◆ Actions to take:
1) Translate this sentence from the article on subordinating shareholder claims into Spanish: "However, courts do not always agree on the scope of this provision in attempting to implement its underlying policy objectives."
2) In the article on subordinating shareholder claims, reproduce word for word the text from "Last Updated: August" up to and including "under section 510(b).".

United States: In Brief: Second Circuit Reaffirms Broad Scope Of Bankruptcy Code's Subordination Of Shareholder Claims

Last Updated: August 18 2017
Article by Mark G. Douglas

Section 510(b) of the Bankruptcy Code provides a mechanism designed to preserve the creditor/shareholder risk allocation paradigm by categorically subordinating most types of claims asserted against a debtor by equityholders in respect of their equity holdings. However, courts do not always agree on the scope of this provision in attempting to implement its underlying policy objectives. In In re Lehman Brothers Holdings Inc., 2017 WL 1718438 (2d Cir. May 4, 2017), the Second Circuit reaffirmed the broad scope of section 510(b), ruling that breach of contract claims asserted by employees who were awarded restricted stock units entitling them to common stock were properly subordinated under section 510(b).

◆ Material provided:
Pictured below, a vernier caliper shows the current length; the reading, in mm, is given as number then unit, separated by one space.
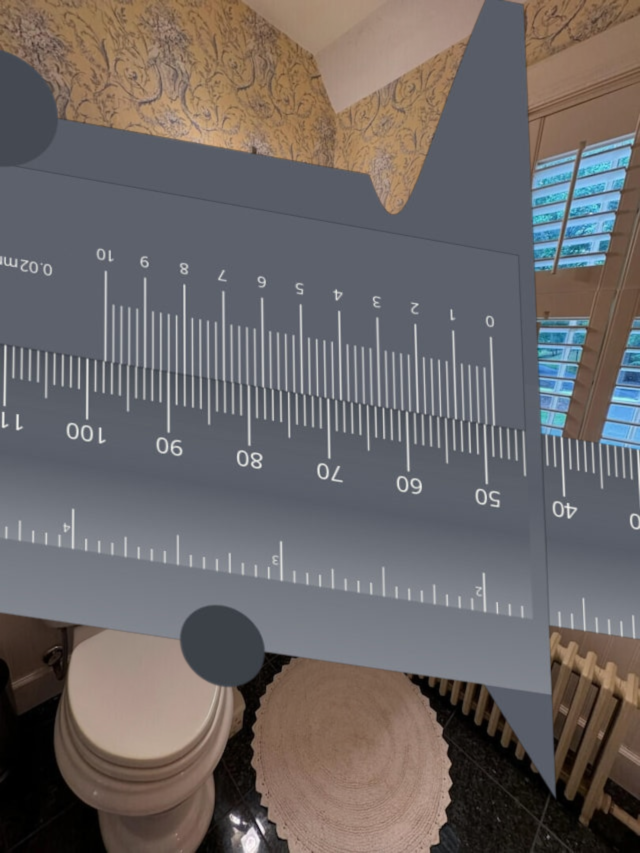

◆ Your written answers:
1) Sin embargo, los tribunales no siempre coinciden en el alcance de esta disposición al intentar aplicar los objetivos de política en los que se fundamenta.

2)
Last Updated: August 18 2017
Article by Mark G. Douglas

Section 510(b) of the Bankruptcy Code provides a mechanism designed to preserve the creditor/shareholder risk allocation paradigm by categorically subordinating most types of claims asserted against a debtor by equityholders in respect of their equity holdings. However, courts do not always agree on the scope of this provision in attempting to implement its underlying policy objectives. In In re Lehman Brothers Holdings Inc., 2017 WL 1718438 (2d Cir. May 4, 2017), the Second Circuit reaffirmed the broad scope of section 510(b), ruling that breach of contract claims asserted by employees who were awarded restricted stock units entitling them to common stock were properly subordinated under section 510(b).